We hold that this particular due-on-sale clause is valid and enforceable. Therefore, we affirm the judgment of the trial court.

Costs to Respondent.

No attorney fees on appeal.

BAKES and HUNTLEY, JJ„ concur.

. The clause stated:

“11. Transfer of Property; Assumption; Conditions.
“a. This loan is personal to Grantor and not assignable. In making it, Beneficiary has relied on Grantor’s credit, Grantor’s interest in the Trust Property, and financial market conditions at the time this loan is made. If Grantor transfers or contracts to transfer title to or possession of all or part of the Trust Property, by deed, contract of sale, lease or similar agreement, Beneficiary may declare the entire balance of this loan immediately due and payable, “b.
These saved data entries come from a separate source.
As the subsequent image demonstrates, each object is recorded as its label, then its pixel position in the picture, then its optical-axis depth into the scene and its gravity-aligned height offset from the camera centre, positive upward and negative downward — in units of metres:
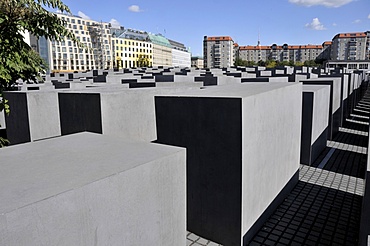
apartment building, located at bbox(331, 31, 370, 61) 118.44 +9.93
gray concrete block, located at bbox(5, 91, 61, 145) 8.47 -0.97
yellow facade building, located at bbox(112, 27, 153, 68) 94.82 +8.84
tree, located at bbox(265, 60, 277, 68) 94.47 +3.12
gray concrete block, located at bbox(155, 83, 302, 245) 5.62 -1.45
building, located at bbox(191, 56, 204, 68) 172.25 +7.21
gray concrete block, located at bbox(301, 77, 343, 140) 14.19 -1.46
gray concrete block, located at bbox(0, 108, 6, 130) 11.91 -1.51
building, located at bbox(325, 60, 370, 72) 80.81 +2.09
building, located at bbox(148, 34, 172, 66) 114.02 +9.80
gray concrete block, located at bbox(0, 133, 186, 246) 2.60 -1.08
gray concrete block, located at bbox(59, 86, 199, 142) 6.91 -0.83
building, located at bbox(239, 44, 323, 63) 138.50 +9.47
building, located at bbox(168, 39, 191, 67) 140.12 +9.80
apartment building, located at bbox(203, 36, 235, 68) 129.75 +10.08
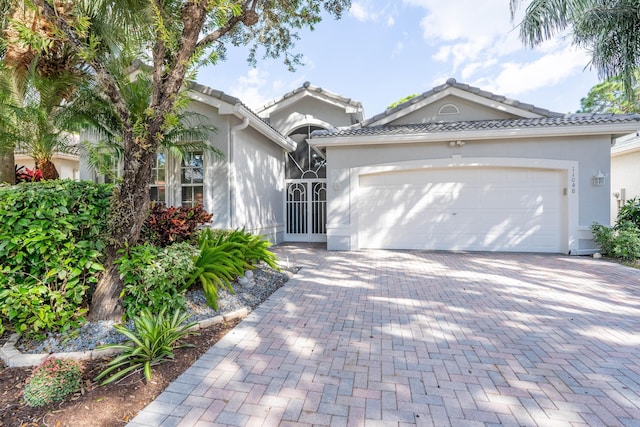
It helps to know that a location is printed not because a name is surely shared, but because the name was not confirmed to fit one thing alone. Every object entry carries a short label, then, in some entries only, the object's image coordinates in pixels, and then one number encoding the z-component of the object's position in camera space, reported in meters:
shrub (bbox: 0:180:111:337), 3.15
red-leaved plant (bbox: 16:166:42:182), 7.19
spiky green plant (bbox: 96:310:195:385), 2.74
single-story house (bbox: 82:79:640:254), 8.45
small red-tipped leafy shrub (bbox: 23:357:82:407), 2.34
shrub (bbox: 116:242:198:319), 3.61
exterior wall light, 8.29
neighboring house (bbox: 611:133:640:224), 11.88
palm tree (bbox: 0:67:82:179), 6.46
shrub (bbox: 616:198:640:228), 8.23
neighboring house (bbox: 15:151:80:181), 13.45
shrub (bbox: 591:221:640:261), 7.53
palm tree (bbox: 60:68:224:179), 6.23
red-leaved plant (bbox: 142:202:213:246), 4.91
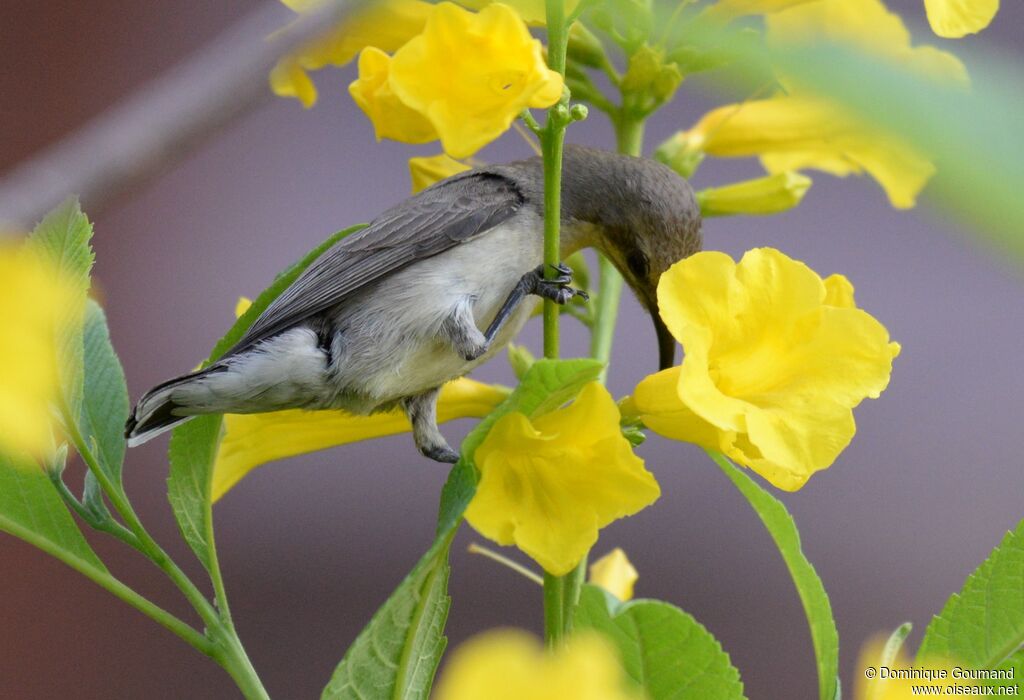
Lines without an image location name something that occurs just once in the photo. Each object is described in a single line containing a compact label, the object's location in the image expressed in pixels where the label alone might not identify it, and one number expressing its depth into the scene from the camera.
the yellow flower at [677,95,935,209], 2.10
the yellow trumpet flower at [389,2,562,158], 2.00
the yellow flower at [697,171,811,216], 2.10
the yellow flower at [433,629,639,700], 1.32
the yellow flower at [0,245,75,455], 1.30
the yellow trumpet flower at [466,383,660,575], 2.01
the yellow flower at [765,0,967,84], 2.03
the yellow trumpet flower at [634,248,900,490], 2.01
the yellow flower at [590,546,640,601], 2.09
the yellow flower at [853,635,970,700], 1.99
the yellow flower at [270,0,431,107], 2.06
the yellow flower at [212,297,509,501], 2.08
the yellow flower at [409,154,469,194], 2.10
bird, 2.10
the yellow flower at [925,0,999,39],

Beneficiary will waive its right under sub-paragraph 11.a. if the following conditions are met: (1) The credit of the third party is satisfactory to Beneficiary; and (2) the third party shall assume full personal liability for payment and performance of the note, Deed of Trust and other security instruments; and (3) a charge for administrative costs is paid to Beneficiary; and (4) if required by Beneficiary, either the interest rate on ,-he secured loan is increased by not more than two (2%) percent, or Beneficiary is paid a lump sum compensation not to exceed two (2%) percent of the loan balance at the time of assumption.
“c. Any increase in the interest rate shall entitle Beneficiary to increase the monthly payments so the secured debt will be paid in full by the maturity date of this Deed of Trust.
“d. Assumption does not release Grantor or any successor in interest from personal liability for payment and performance of the terms and conditions of this loan.”